Omicron Has Not Killed Anyone Says WHO as New Variant Cases Rise in U.S.

The World Health Organization (WHO) has said that as of Friday, there have been no fatalities linked to Omicron but warned it could take several weeks to determine how infectious the new COVID-19 variant is.

The WHO's assurance comes as the new variant first detected in South Africa last week has now been recorded in 38 countries. In the United States, at least 29 cases of Omicron across 11 states have been reported.

These are California, Nebraska, New York, Maryland, Minnesota, Missouri, Utah, Pennsylvania and Hawaii, CBS News reported. There was also an infection in New Jersey of a Georgia resident.

The WHO said it could also take time to investigate the effectiveness of treatments and whether it causes more severe illness. The organization's emergencies director Michael Ryan said it intended "to get the answers that everybody out there needs." Newsweek has contacted the WHO for further comment.

Vaccine center in DC
People line up outside of a free COVID-19 vaccination site that opened today in the Hubbard Place apartment building on December 3, 2021 in Washington, DC. Samuel Corum/Getty

Although nearly 60 percent of Americans are fully vaccinated against COVID-19, according to the U.S. Centers for Disease Control and Prevention (CDC), there are concerns the heavily mutated Omicron variant could reverse that progress on immunity.

Dr. Anthony Fauci, President Joe Biden's chief medical advisor, tried to assuage concerns about Omicron, with evidence showing it spreads twice as fast as the Delta variant.

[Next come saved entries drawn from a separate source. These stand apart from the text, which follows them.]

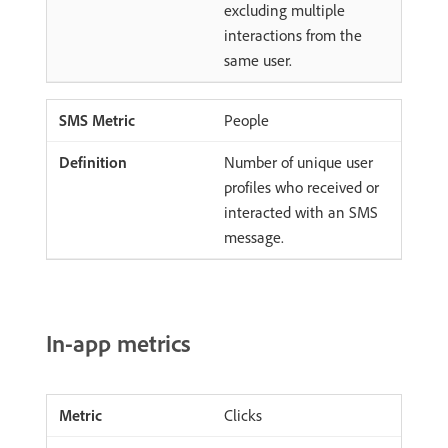
excluding multiple
interactions from the
same user.
People
Number of unique user
profiles who received or
interacted with an SMS
message.
In-app metrics
Clicks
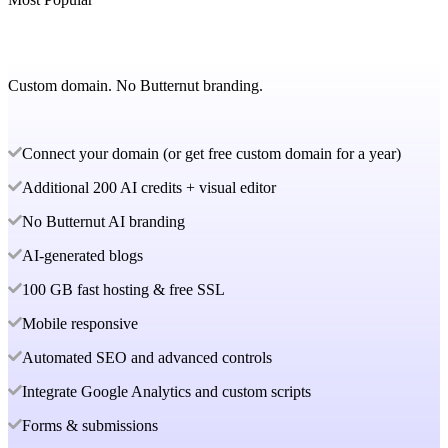
Custom domain. No Butternut branding.
Connect your domain (or get free custom domain for a year)
Additional 200 AI credits + visual editor
No Butternut AI branding
AI-generated blogs
100 GB fast hosting & free SSL
Mobile responsive
Automated SEO and advanced controls
Integrate Google Analytics and custom scripts
Forms & submissions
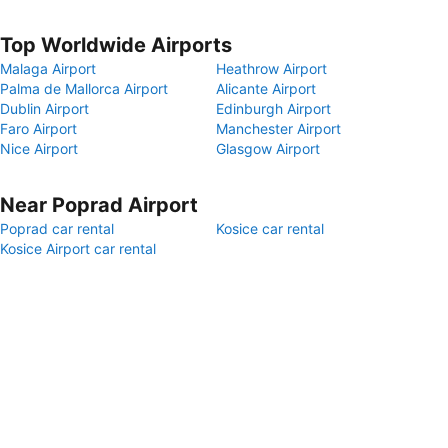
Top Worldwide Airports
Malaga Airport
Heathrow Airport
Palma de Mallorca Airport
Alicante Airport
Dublin Airport
Edinburgh Airport
Faro Airport
Manchester Airport
Nice Airport
Glasgow Airport
Near Poprad Airport
Poprad car rental
Kosice car rental
Kosice Airport car rental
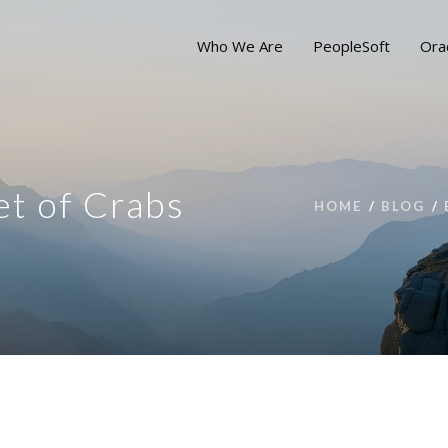
Who We Are
PeopleSoft
Ora
et of Crabs
HOME
BLOG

He told a White House briefing Friday that studies show that booster shots increase antibody protection against a range of variants.

He said that "there's every reason to believe" that those who are vaccinated and have received a booster "have at least some degree of cross-protection, very likely against severe disease, even against the Omicron variant."

Most Omicron cases that have appeared in the U.S. have been in fully vaccinated people who only experienced mild symptoms.

However, South African scientists have published a study which found Omicron posed a higher risk of reinfecting those who had caught COVID than past variants.

Cases in South Africa have more than tripled in four days while in Norway in what is believed to the world's biggest outbreak, at least 60 people who attended a Christmas party tested positive for the strain this week.

Dr. Bruce Walker, an immunology professor at Harvard Medical School and the Massachusetts Institute of Technology, said in the worst-case scenario, Omicron might be more transmissible and efficient at making copies of itself and thus more dangerous.

However, it might end up being more transmissible but less dangerous and can even offer protection against future infection with a similar coronavirus. "That's very much wishful thinking right now," Walker told USA Today.